One of the precursors to making cortisol is called pregnenolone.  Unfortunately, pregnenolone is also a precursor to estrogen.  Because keeping your brain alive is more of a priority than making a baby, your adrenals will “steal” the pregnenolone at the expense of your estrogen.  This will result in you getting all the symptoms of an estrogen deficiency.  Hence the brain fog, forgetfulness, and hot flashes.  In this estrogen deficient state, your body will try to do what it can to produce estrogen.  Guess what else can produce estrogen, belly fat.  This is why women gain weight after they go through menopause or have their ovaries taken out.

Since your ability to effectively manage blood sugar is now compromised, you are starting to crave sugar for the energy.  You are trying to exogenously manage your glucose levels via sugar intake.  Eating something sweet will give you a short lived burst of energy (just like cortisol raising your blood sugar) until you crash again and are looking for something sweet.  This is why the combination of caffeine and sugar in a soda works well for you, albeit temporarily.  The sugar raises your blood glucose and the caffeine stimulates a little bit of a cortisol release from the already beat up adrenals (kind of like beating a dying horse).

The body is also very reliant on cortisol production for effective exercise.  Therefore when you do exercise hard you are once again calling upon the adrenals to fire and beating the dying horse again.  Replacing the glycogen stores in your muscles is impaired causing you to have a hard time recovering from exercise.  This is why exercise makes you feel bad but everyone else feels good.

So now that we know the cause of your issues how can we help it?  One of the best things that has worked over the years to help heal adrenal fatigue in about 80% of the cases is the following concoction:  mix ½ teaspoon of cream of tartar with a ½ cup of orange or pineapple juice and drink at bedtime for eight weeks (I would recommend pineapple juice over orange juice if you have an acidic stomach).  Cream of tartar is actually the residue found in the bottoms of wine barrels and has a high potassium content.  Potassium has a net positive effect of helping to heal the adrenal glands.  The orange or pineapple juice helps to stabilize the blood glucose levels at night to inhibit the release of adrenaline and norepinephrine.  After five to ten days of doing this you will experience that you are waking less at night, having less night sweats, and waking more refreshed.  After two weeks, generally your energy and endurance will begin to improve.  This cream of tartar mixture works remarkably well.

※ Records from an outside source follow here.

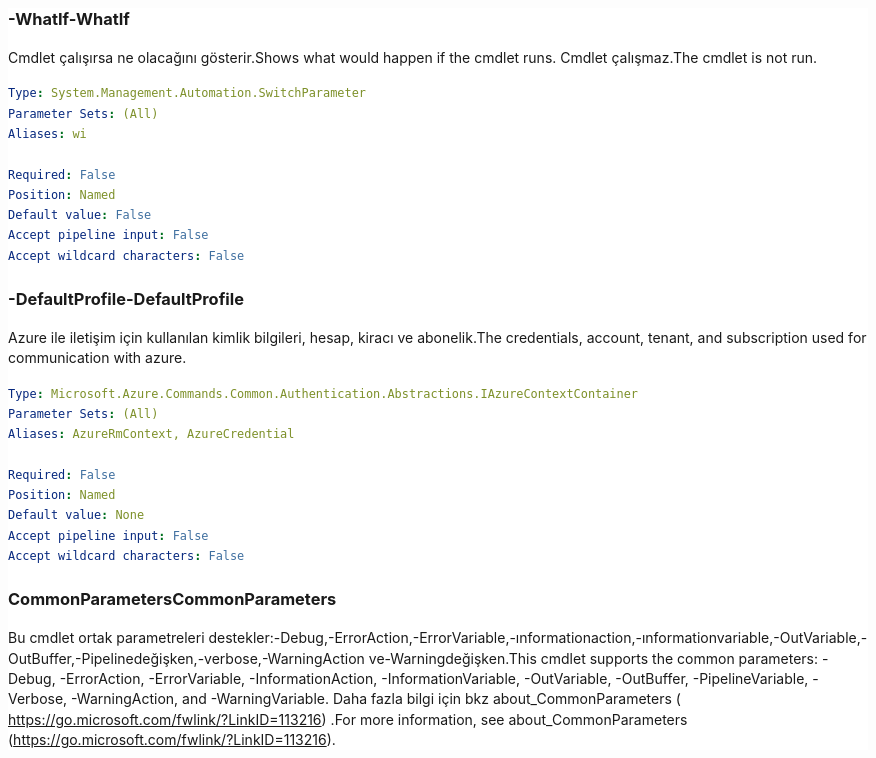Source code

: ### <span data-ttu-id="fda1c-130">-WhatIf</span><span class="sxs-lookup"><span data-stu-id="fda1c-130">-WhatIf</span></span>
<span data-ttu-id="fda1c-131">Cmdlet çalışırsa ne olacağını gösterir.</span><span class="sxs-lookup"><span data-stu-id="fda1c-131">Shows what would happen if the cmdlet runs.</span></span>
<span data-ttu-id="fda1c-132">Cmdlet çalışmaz.</span><span class="sxs-lookup"><span data-stu-id="fda1c-132">The cmdlet is not run.</span></span>

```yaml
Type: System.Management.Automation.SwitchParameter
Parameter Sets: (All)
Aliases: wi

Required: False
Position: Named
Default value: False
Accept pipeline input: False
Accept wildcard characters: False
```

### <span data-ttu-id="fda1c-133">-DefaultProfile</span><span class="sxs-lookup"><span data-stu-id="fda1c-133">-DefaultProfile</span></span>
<span data-ttu-id="fda1c-134">Azure ile iletişim için kullanılan kimlik bilgileri, hesap, kiracı ve abonelik.</span><span class="sxs-lookup"><span data-stu-id="fda1c-134">The credentials, account, tenant, and subscription used for communication with azure.</span></span>

```yaml
Type: Microsoft.Azure.Commands.Common.Authentication.Abstractions.IAzureContextContainer
Parameter Sets: (All)
Aliases: AzureRmContext, AzureCredential

Required: False
Position: Named
Default value: None
Accept pipeline input: False
Accept wildcard characters: False
```

### <span data-ttu-id="fda1c-135">CommonParameters</span><span class="sxs-lookup"><span data-stu-id="fda1c-135">CommonParameters</span></span>
<span data-ttu-id="fda1c-136">Bu cmdlet ortak parametreleri destekler:-Debug,-ErrorAction,-ErrorVariable,-ınformationaction,-ınformationvariable,-OutVariable,-OutBuffer,-Pipelinedeğişken,-verbose,-WarningAction ve-Warningdeğişken.</span><span class="sxs-lookup"><span data-stu-id="fda1c-136">This cmdlet supports the common parameters: -Debug, -ErrorAction, -ErrorVariable, -InformationAction, -InformationVariable, -OutVariable, -OutBuffer, -PipelineVariable, -Verbose, -WarningAction, and -WarningVariable.</span></span> <span data-ttu-id="fda1c-137">Daha fazla bilgi için bkz about_CommonParameters ( https://go.microsoft.com/fwlink/?LinkID=113216) .</span><span class="sxs-lookup"><span data-stu-id="fda1c-137">For more information, see about_CommonParameters (https://go.microsoft.com/fwlink/?LinkID=113216).</span></span>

Since chronic stress is the main reason your adrenal glands have become fatigued in the first place, anything you can do to reduce stress can help.  Studies have shown that deep breathing and meditation can help.  When you take a deep breath, oxygen reaches into the lower parts of your lungs to stimulate receptors that feedback to the adrenals telling them to relax.  When stressed, your breathing is shallow and the receptors in the lower parts of your lungs are not stimulated.  There is a plethora of meditation and breathing techniques but I like to keep it simple.  I’m a fan of six second box breathing in which you inhale deeply through your nose for six seconds, hold it for six seconds, exhale for six seconds, and hold again for six seconds before repeating.  This works quite well and can be done for a few minutes daily.

The above approach won’t work for everybody but does work for the majority.  Adrenal fatigue can get very complicated and sometimes requires supplemental interventions to help move folks to better health.  But give the cream of tartar mixture and deep breathing a try and see what it does for you.

Dr. Jeff Roberts, a 1998 graduate of Palmer College of Chiropractic, has practiced in Lebanon, KY for 18 years.